The opened bids include tracts within a conservation right-of-way that was upheld by an Alaska federal court ruling on Monday in a case brought by Nuiqsut Trilateral, Inc. The right-of-way was established to protect the Teshekpuk Caribou Herd from oil and gas drilling and other industrial activities. Earthjustice is not part of that lawsuit.
Background
The Western Arctic is the largest single tract of public land in the United States and remains largely undeveloped. When Congress transferred management of the Western Arctic from the U.S. Navy to the Bureau of Land Management in 1976, it recognized the area’s rich ecological values and required BLM to protect those values. When Congress authorized leasing and oil development in 1980, it again directed the federal government to ensure the protection of the Western Arctic’s ecological and cultural resources.

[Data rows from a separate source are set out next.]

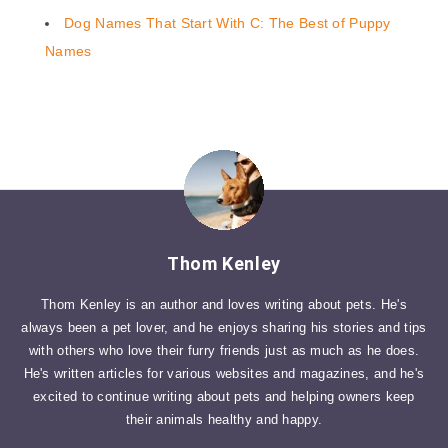
Dog Names That Start With C: The Best of Puppy
Names
Thom Kenley
Thom Kenley is an author and loves writing about pets. He's
always been a pet lover, and he enjoys sharing his stories and tips
with others who love their furry friends just as much as he does.
He's written articles for various websites and magazines, and he's
excited to continue writing about pets and helping owners keep
their animals healthy and happy.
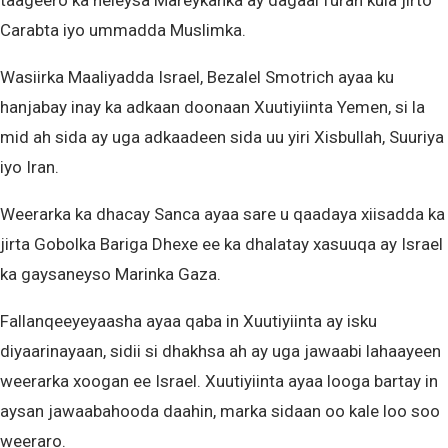
taageero ka heleysa Mareykanka ay dagaal furan kula jirto
Carabta iyo ummadda Muslimka.
Wasiirka Maaliyadda Israel, Bezalel Smotrich ayaa ku
hanjabay inay ka adkaan doonaan Xuutiyiinta Yemen, si la
mid ah sida ay uga adkaadeen sida uu yiri Xisbullah, Suuriya
iyo Iran.
Weerarka ka dhacay Sanca ayaa sare u qaadaya xiisadda ka
jirta Gobolka Bariga Dhexe ee ka dhalatay xasuuqa ay Israel
ka gaysaneyso Marinka Gaza.
Fallanqeeyeyaasha ayaa qaba in Xuutiyiinta ay isku
diyaarinayaan, sidii si dhakhsa ah ay uga jawaabi lahaayeen
weerarka xoogan ee Israel. Xuutiyiinta ayaa looga bartay in
aysan jawaabahooda daahin, marka sidaan oo kale loo soo
weeraro.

Two groups represented by Earthjustice, the Center for Biological Diversity and Friends of the Earth, restarted litigation last month challenging today’s lease sales and the underlying management plan, or Integrated Activity Plan, that opens 18.5 million acres within the 23-million-acre Reserve to potential oil and gas drilling and infrastructure. Three other lawsuits also challenge the lease sale or decisions related to it.
The groups assert the federal government is failing to comply with laws requiring it to protect significant ecological and cultural values in the Reserve, accurately assess and consider impacts to the environment, and consider alternatives to its leasing plan.
Today’s lease sale results were announced via livestream by the Bureau of Land Management. Critics of the lease sale offered commentary via a TikTok livestream hosted by Sovereign Iñupiat for a Living Arctic, an Indigenous group represented by Trustees for Alaska in one of the lawsuits challenging the leasing program.